27 Ekim 2010 Çarşamba

Bir Reklam

Bugünlük bloga reklam alıyoruz. Meraklısı olabilir diye burada duyurulsun istedim.

Merhabalar,
Açık Radyo’da Toplumsal Tarih sohbetleri bugün 16.30-17.00 arasi basliyor. Bu hafta Irvin Cemil Schick’i konuk ediyoruz.
Her iki haftada bir aynı saatte yayınlanacak. Yıl sonuna kadar olan programı aşağıya yazıyorum.

27. 10. 2010 Carsamba
10. 11. 2010 Carsamıa
24. 11. 2010 Carsamba
08. 12. 2010 Carsamba
22. 12. 2010 Carsamba
Selamlar.
Ahmet Aksit
Toplumsal Tarih

İnternetten dinlemek için:
http://www.acikradyo.com.tr/

İstanbul'dan 94,9 frekansından yayın yapıyor Açık Radyo.

6 Ekim 2010 Çarşamba

Yeni Anayasa Tartışmaları ve Referandum

Aslında konunun üzerinden neredeyse koca bir ay geçti be gündemlerimiz hayli değişti referandumdan beri. Bununla birlikte herkesin işi gücü olduğundan burayı boş bıraktık gibime geliyor biraz fazlaca. alper sağ olsun bu noktada "okyanusun ötesinden" imdadımıza yetişti. Gerçi yazının referandum öncesi yazıldığını düşünürsek bu önermem mantıksız gibi gelebilir. Ama bloga gelenlerin referanduma dair birşeyler okuma istekleri sadece 12 Eylülle sınırlı değil. Hala bu ve benzer yazılar belli bir sayıda da olsa hit almakta.

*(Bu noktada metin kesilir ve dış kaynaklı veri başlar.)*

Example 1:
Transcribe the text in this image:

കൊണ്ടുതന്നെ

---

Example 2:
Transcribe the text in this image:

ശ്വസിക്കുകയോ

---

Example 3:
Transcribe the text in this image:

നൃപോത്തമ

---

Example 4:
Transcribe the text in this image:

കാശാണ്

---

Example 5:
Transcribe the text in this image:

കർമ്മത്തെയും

Referandumda ben de hayır oyu verdim, ki bunda da en ufak bir tereddüdüm yoktu. Gecen referandumdaki oyumu da asıl belirleyen şey "tartışmasız bir halk oylaması" olmasıydı. Tartışmadan kastım ekranlarda ağız dalaşına giren insanların mevcudiyeti değil, Aytuğ'un belirttiği "deliberation" tarzı bir fikir teatisinin bile memleketimize fazla görülmesiydi. Muhalefet partilerinin "referanduma gitmeden uzlaşmayla kabul edilecek maddeleri doğrudan meclisten geçirelim" önerisini reddeden AKP aslında üzüm yemekle ilgisi olmadığı konusunda çok da yanılma payı bırakmadı bize açıkçası.

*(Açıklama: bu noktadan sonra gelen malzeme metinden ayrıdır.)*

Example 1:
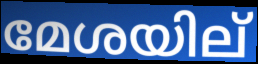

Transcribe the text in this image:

മേശയില്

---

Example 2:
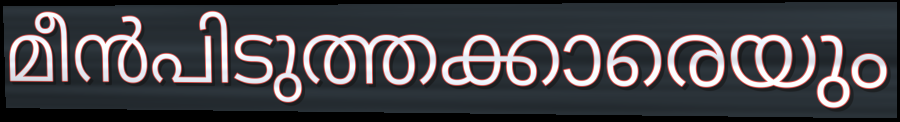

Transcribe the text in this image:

മീൻപിടുത്തക്കാരെയും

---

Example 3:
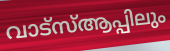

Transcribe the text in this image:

വാട്സ്ആപ്പിലും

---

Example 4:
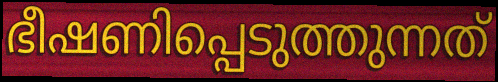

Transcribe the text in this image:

ഭീഷണിപ്പെടുത്തുന്നത്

Bununla birlikte başbakanın bu referandumu 12 Eylül darbesiyle hesaplaşmaya dönüştürebilmesi bence çok başarılı bir çalışmaydı. Gerçi bunu yapmasına gerek bile yoktu aslında, kitlesi onu her daim desteklemeye hazır bir biçimde bekliyor zaten. Ama sol-liberal diye adlandırılan çevrelere ve asıl önemlisi Avrupa'ya olanı biteni daha rahat açıklayabilmek adına bu tarz bir savlamaya da girişti. Evren Paşa ve şürekasına darbe yolu argümanı önemli bir argüman olarak belleklerde yer etti: nasıl olacağıı pek tartışılmadı bile.

Bu noktada beni şaşırtan açıkçası anayasa değişiklik paketinin 12 Eylül darbesine karşı bir adım olarak ele alınarak, 2007 seçimlerinde oyumu vermekten gocunmadığım, Ufuk Uras ve benzeri insanlarca çok benimsenmesi oldu. Hani bu pakete sadece içeriğinden ötürü "evet" oyu vermiş olan okurlarımız varsa da memnun oluruz fikriyatlarını duymaya.

Zira, Aytuğ'un da belirttiği gibi, AKP, darbe anayasasının en baba kurumlarından olan YÖK'e ellemeden darbeyle hesaplaşmaya girişti. İnsan sormadan edemiyor, nasıl oluyor bu iş diye. Paketin muhteviyat açısından yegane aksayan noktası bu da değil üstelik. Memurlar için bir lütuf gibi sunulan bazı değişikliklerin bile aslında öyle olmadığını anlatan, veya iddia eden bir çok insan dinledik ekranda. Bunlardan bazısına blog'ta da link ile olsa bile yer verdik hatta.

Bu noktada şu anki gündemi belirleyen yeni anayasa tartışmasına da ucundan köşesinden bulaşmak isterim.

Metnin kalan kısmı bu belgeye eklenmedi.